2.10: Water in Two Tanks#
A rigid tank containig water in two seperate rigid compartments (A & B) is shown below. The compartment A contains \(m_a=500\:kg\) of water and occupies \(V=2\:m^3\) of space. The compartment B contains \(m_b=250\:g\) of water and occupies \(V=3\:m^3\) of space. The tank including its compartments is in a thermal equilibrim with its surrounding at \(T=40\:^{\circ}C\). The dicider is then suddenly removed allowing water in two compartments being mixed together.

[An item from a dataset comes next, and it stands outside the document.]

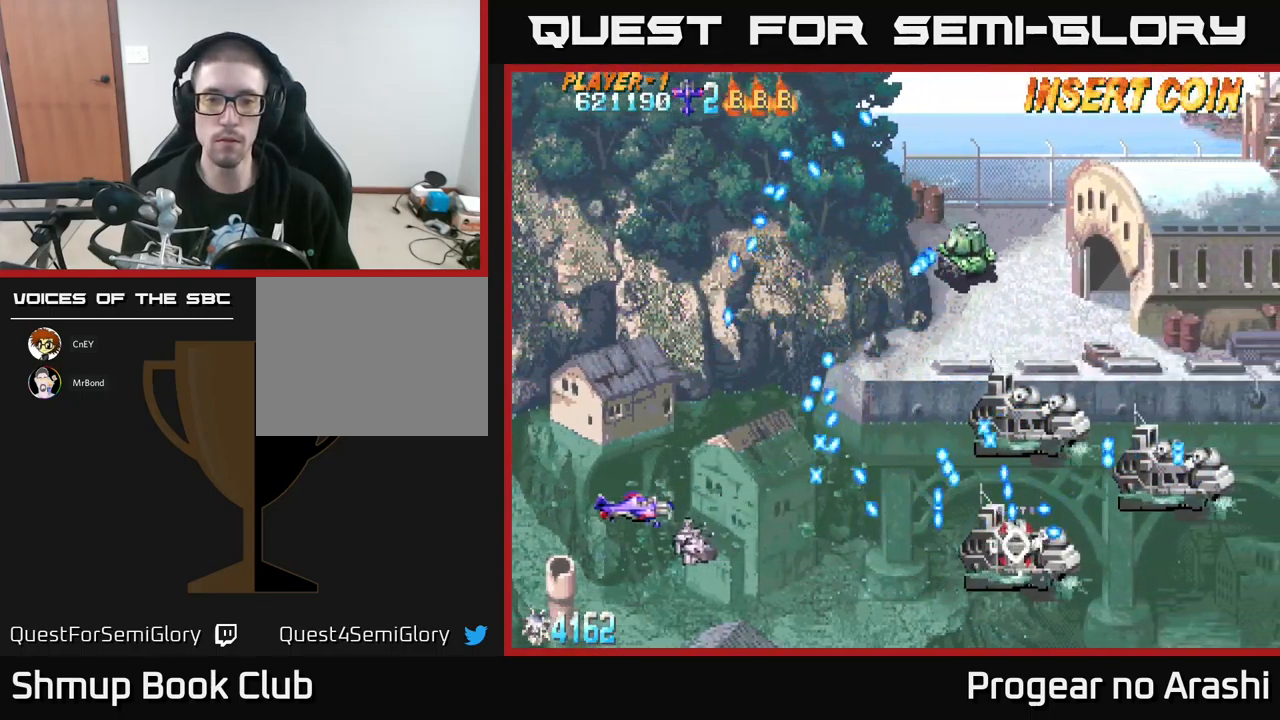
{"buttons": ["X", "DPAD_UP", "DPAD_LEFT"], "left_stick": "center", "events": [[167, "X", "down"], [233, "DPAD_LEFT", "down"], [233, "DPAD_UP", "down"]]}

Determine,
a) the liquid mass and pressure of each compartment before mixing
b) the quality and pressure of mixed water
Solution Approach for a)#
the quality of a saturated mixture is defined as
\(x=m_g/m_{mix}\)
therfore the mass of liquid would be
\(m_l=(1-x)m_{mix}\)
#import librarier
import CoolProp.CoolProp as CP
#define variables
V_A = 2 #tank A volume in m3
V_B = 3 #tank B volume in m3
m_A = 500 #fluid in tank A mass in kg
m_B = 0.25 #fluid in tank B mass in kg
T = 25 + 273.15 #temperature in K
D_A = m_A / V_A #density of tank A in kg/m3 used in CoolProp
D_B = m_B / V_B #density of tank B in kg/m3 used in CoolProp
fluid = "water" # define the fluid or material of interest
x_A = CP.PropsSI("Q", "T", T, "D", D_A , fluid) #mixture quality in A
x_B = CP.PropsSI("Q", "T", T, "D", D_B , fluid) #mixture quality in B
m_l_A = (1 - x_A) * m_A #liquid mass in A in kg
m_l_B = (1 - x_B) * m_B #liquid mass in B in kg
print('liquid mass in A is', f"{m_l_A:.2f}", 'kg')
print('liquid mass in B is', f"{m_l_B:.2f}", 'kg')
P_A = CP.PropsSI("P", "T", T, "D", D_A , fluid) #pressure in A in Pa
P_B = CP.PropsSI("P", "T", T, "D", D_B , fluid) #pressure in B in Pa
print('pressure in A is', f"{P_A:.2f}", 'Pa')
print('pressure in B is', f"{P_B:.2f}", 'Pa')
liquid mass in A is 499.97 kg
liquid mass in B is 0.18 kg
pressure in A is 3169.93 Pa
pressure in B is 3169.93 Pa
Solution Approach for b)#
after mixing the total volume and mass would be
\(V=V_A+V_B\)
\(m=m_A+m_B\)
and the temperature remains constant since the tank is in equilibrium with its surrounding
V = V_A + V_B #total volume in m3
m = m_A + m_B #total mass in kg
D = m / V #density of the mixture
x = CP.PropsSI("Q", "T", T, "D", D, fluid) #mixture quality
m_l = (1 - x) * m #liquid mass in kg
print('liquid mass after mixing is', f"{m_l:.2f}", 'kg')
P = CP.PropsSI("P", "T", T, "D", D, fluid) #pressure after mixing
print('pressure after mixing is', f"{P:.2f}", 'Pa')
liquid mass after mixing is 500.15 kg
pressure after mixing is 3169.93 Pa